« Elle est très relationnelle et dans le même temps, elle ne se laisse pas faire ». Assis dans l’herbe, j’écoute Marc, l’éleveur du « Songe d’une nuit polaire », résumer ton caractère avec ces mots simples. Tu renifles la haie. Nous venons de nous choisir.
Quelques minutes auparavant, tu jouais avec deux de tes frères que Marc m’avait également présentés. Subitement, tu t’es détournée d’eux pour venir me rejoindre. Tu as posé tes pattes avant sur ma cuisse. Puis, tu as calé ta tête contre mon bras. Tu as commencé à mordiller. Nous avons joué. La rencontre s’était produite. Tu allais me rejoindre dans cette vie nomade.
Et pourtant, en ce début de matinée, elle n’avait rien eu d’une évidence, cette rencontre. Absence de contact visuel quand Marc t’a déposé dans mes bras. Juste un très furtif regard. J’avais senti l’éleveur perplexe.
Lui, je l’ai rencontré pour la première fois au téléphone. J’avais joint plusieurs de ses confrères et à chaque fois, peu ou prou la même approche.
« Quelle couleur de robe voulez-vous ? Et les yeux ? Bleus ? Marrons ? Le tarif de base c’est 1 400 €. Comptez 300 € de plus si vous souhaitez les yeux bleus. » On pouvait arriver à 1 900 € en fonction des cases cochées.
Incrédule ! J’avais l’impression de choisir les options d’une future bagnole. J’entends encore la réponse d’un éleveur à ma candide phrase : « Je n’en sais rien (N.D.L.R. de la couleur de la robe ou des yeux), c’est une rencontre que je souhaite ».
« Mais Monsieur, la rencontre vous l’aurez avec tous les chiens Vous allez vous mettre au milieu et ils vont tous vous sauter dessus. Ça ne va rien vous apprendre »
Fin de l’appel.
Alors, quand Marc m’a expliqué comment il fonctionnait au « Songe d’une nuit polaire », qu’il attendait que vous ayez cinq semaines pour vous présenter à vos futurs maîtres, le temps nécessaire pour se rendre compte de votre caractère, je n’ai appelé personne d’autre. Peu importait que tu te vêtisses de gris ou de beige, que tu aies les yeux bleus ou vairon, que tu sois mâle ou femelle. En l’occurrence, avec ta robe grise et blanche, tu es le sosie d’une louve et tes yeux marron sont le témoin de ton infinie tendresse. Tu es magnifique. Et, je suis ravi de ne pas t’avoir choisi pour cela ce matin-là.

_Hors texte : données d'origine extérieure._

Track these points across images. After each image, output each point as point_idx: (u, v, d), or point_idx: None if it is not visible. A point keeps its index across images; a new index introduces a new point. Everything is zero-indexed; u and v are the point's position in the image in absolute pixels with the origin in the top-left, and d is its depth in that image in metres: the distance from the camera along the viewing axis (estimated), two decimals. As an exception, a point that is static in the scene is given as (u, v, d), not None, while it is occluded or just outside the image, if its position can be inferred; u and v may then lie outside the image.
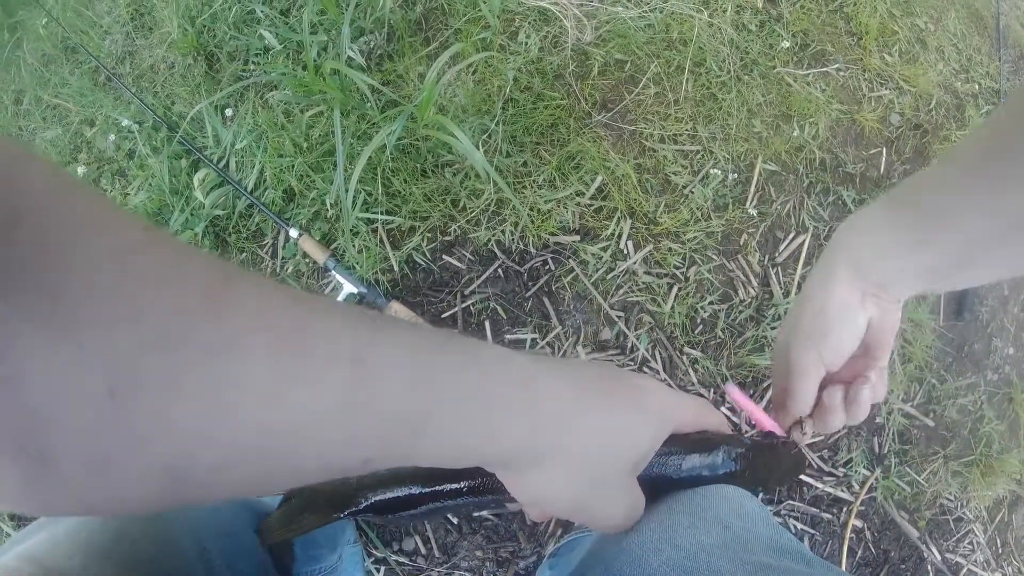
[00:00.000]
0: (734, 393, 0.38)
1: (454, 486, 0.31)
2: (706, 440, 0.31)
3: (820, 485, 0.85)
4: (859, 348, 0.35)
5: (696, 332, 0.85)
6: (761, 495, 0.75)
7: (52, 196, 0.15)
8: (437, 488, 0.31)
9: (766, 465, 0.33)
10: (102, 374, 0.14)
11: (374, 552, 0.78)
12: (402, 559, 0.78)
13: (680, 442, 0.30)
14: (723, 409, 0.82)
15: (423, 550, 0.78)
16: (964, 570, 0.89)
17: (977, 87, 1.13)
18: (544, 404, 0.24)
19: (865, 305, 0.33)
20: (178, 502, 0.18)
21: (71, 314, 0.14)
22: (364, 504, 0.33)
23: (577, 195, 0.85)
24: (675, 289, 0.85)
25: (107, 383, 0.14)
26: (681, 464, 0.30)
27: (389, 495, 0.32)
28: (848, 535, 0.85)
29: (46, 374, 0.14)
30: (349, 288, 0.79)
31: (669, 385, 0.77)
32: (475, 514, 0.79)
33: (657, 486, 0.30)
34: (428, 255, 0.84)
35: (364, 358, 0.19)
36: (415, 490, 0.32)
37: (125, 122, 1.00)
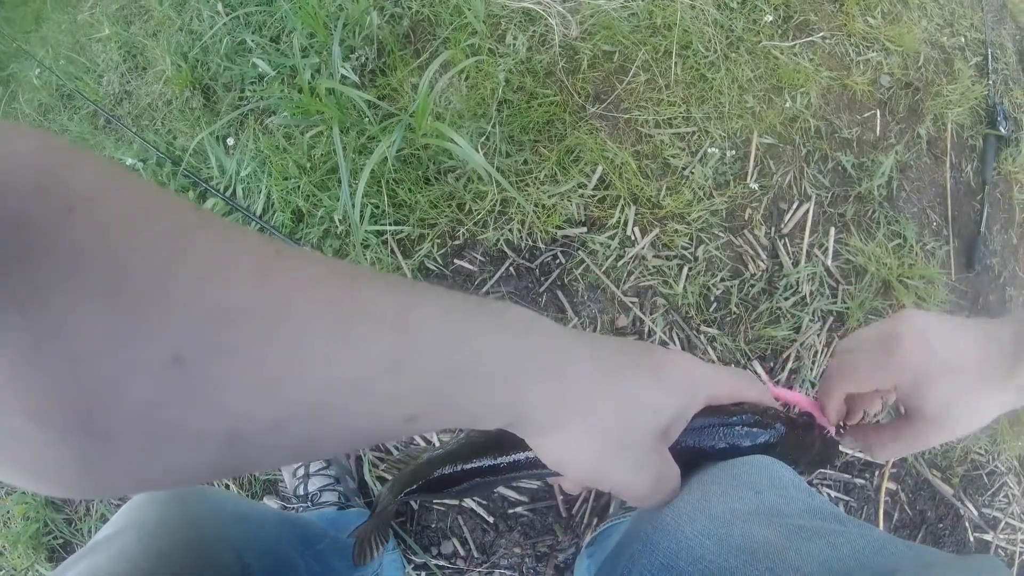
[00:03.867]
0: (777, 392, 0.38)
1: (498, 460, 0.32)
2: (742, 412, 0.31)
3: (850, 450, 0.85)
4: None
5: (711, 310, 0.85)
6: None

Marc venait donc de te ramener au milieu de la portée. J’avais été plus que sensible à son regard intrigué quand il t’avait repris de mes bras. J’avais été attendri. Tu étais mignonne. Mais pas de contact visuel. Au bout de quelques instants, on avait même eu le sentiment que tu voulais t’échapper de moi. Marc, un brin déçu, m’avait présenté tes frères. Il resta dubitatif quand la communication s’ouvrit avec l’un d’eux.
« À partir de maintenant, c’est votre choix. Si je vous les ai présentés tous les trois, c’est que je pense que ça peut coller. Même si… ».
La diplomatie implique de ne pas dire « Vous faites une erreur » mais le devoir de conseil amène à le faire comprendre. Et, j’ai bien reçu le message de Marc, lui qui connaît ses chiens sur le bout du museau.
C’est ainsi, qu’assis dans l’herbe, j’ai percuté que j’avais mis une carapace. Tiraillé entre l’excitation de ce jour où j’allais te rencontrer, la peur de me tromper, le deuil non fait d’Utzo, mon copain précédent parti sept ans plus tôt… j’avais fermé les écoutilles. Et toi, tu l’avais ressenti alors tu avais préféré quitter mes bras, me laisser seul face à moi-même.
Marc a eu la présence d’esprit de vous ramener tous les trois pour que je sois certain de la décision que j’allais prendre. Il m’a dit de me poser et de voir ce qui allait se passer. Sur sa pelouse, j’avais respiré. Je m’étais connecté à mon doute et j’avais compris. Compris que tu étais l’évidence. Compris que Marc avait su rien qu’en t’observant dans la portée que c’était toi, Shinook du Songe d’une nuit polaire qui allait m’accompagner dans l’aventure Auteur Nomade. C’est quand j’ai compris que tu es venue me mordiller.
Depuis cette première balade dans les rues de Carbonne, je ne cesse de repenser à la phrase de Marc te décrivant. Pas dominante pour un sou, c’est certain, pas avare de « léchouilles », de câlins, un bonheur au quotidien, et cependant, si l’on envahit trop ton espace, tu sais bien le faire comprendre.
Bienvenue à bord, huitième merveille du monde.